Ms Hanson unleashed on the Australian media, Prime Minister Scott Morrison, Al Jazeera, Qatar and the undercover journalist, Rodger Muller.
"Today is the day of shame on the Australian media, who have been sold a story that is too good to be true. And you took it hook, line and sinker," she said.
"Media across Australia have been blinded by hate and bias towards One Nation and myself, and rushed to report on heavily edited footage.
"You have come here baying for my blood, and I will not give it to you. I answer to the Australian people only and they will have their say at the ballot box."
Ms Hanson said the comments captured on camera by Al Jazeera had been taken "completely out of context".

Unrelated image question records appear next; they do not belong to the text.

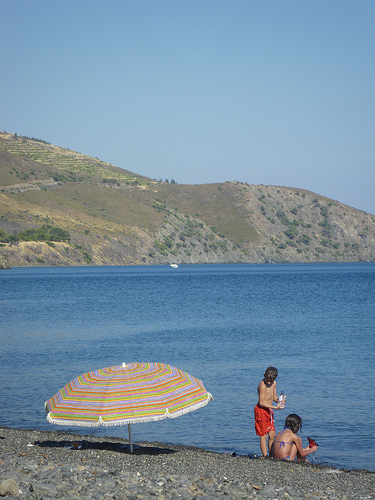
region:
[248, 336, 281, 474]
a boy standing on a beach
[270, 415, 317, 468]
a girl sitting on the ground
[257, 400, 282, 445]
a boy wearing red shorts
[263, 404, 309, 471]
a girl wearing a bathing suit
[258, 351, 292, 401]
a boy looking down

RELATED: Defiant Pauline Hanson lashes out
Those comments showed Mr Ashby and Mr Dickson talking about soliciting millions of dollars in foreign donations from Koch Industries, a company which gives to conservative political causes in the United States.
The footage also showed them receiving political tips from America's largest gun lobby, the National Rifle Association (NRA).
Mr Ashby and Mr Dickson indicated they could weaken Australia's gun control laws, given enough cash.
Ms Hanson also appeared on video, and appeared to suggest the 1996 Port Arthur Massacre was a government conspiracy.
RELATED: Hanson casts doubt on Port Arthur
On Thursday she said the comments were "obviously heavily edited and do not reflect how I feel about those tragedies".
"There is no question in my mind that Martin Bryant was the only person responsible," she said.
"My belief stands today that he should have faced the death penalty."
She labelled Muller, an Australian journalist who conducted the three-year investigation for Al Jazeera, a "foreign agent". She called Al Jazeera an "Islamist" organisation. And she claimed the Qatari government was involved.
"This is Australia's first case of severe political interference from a foreign government," Ms Hanson said.
"Qatar is a government that enforces sharia law, public floggings, genital mutilation and suppression of women.
"This is a political attack by Al Jazeera, in co-operation with the ABC."
The ABC aired part two of How To Sell A Massacre a few hours after Ms Hanson's press conference. She said the national broadcaster should ditch it.
"If the ABC had any ethical bone in their body, they would refuse to put this unethical and unfair behaviour to air," she said.
"The question must be asked, how much involvement did the ABC have in this illegal, covert operation? How much money has the ABC paid, using taxpayer dollars, to organisations affiliated with the Qatari, Islamist government?"
Ms Hanson singled out the new ABC chair Ita Buttrose, asking whether she truly believed the documentary should be aired before a "full investigation" by the Australian Federal Police.
One Nation had earlier referred the matter to the AFP and ASIO.
The ABC told news.com.au the documentary was "created, commissioned and produced" by Al Jazeera.
"Al Jazeera approached the ABC about the documentary and we acquired the broadcast rights according to our usual procedures," an ABC spokeswoman said.
"The ABC assesses all content on its merits, ensuring it is consistent with ABC editorial policies, including recognised standards of accuracy, integrity, impartiality and fair and honest dealing.
"The matters covered in the Al Jazeera program, including Australia's gun control laws, are of national public interest.
"The ABC judged it was clearly in the public interest that Australians had the opportunity to see this material for themselves.
"The reaction of the Australian public to these revelations has supported that decision."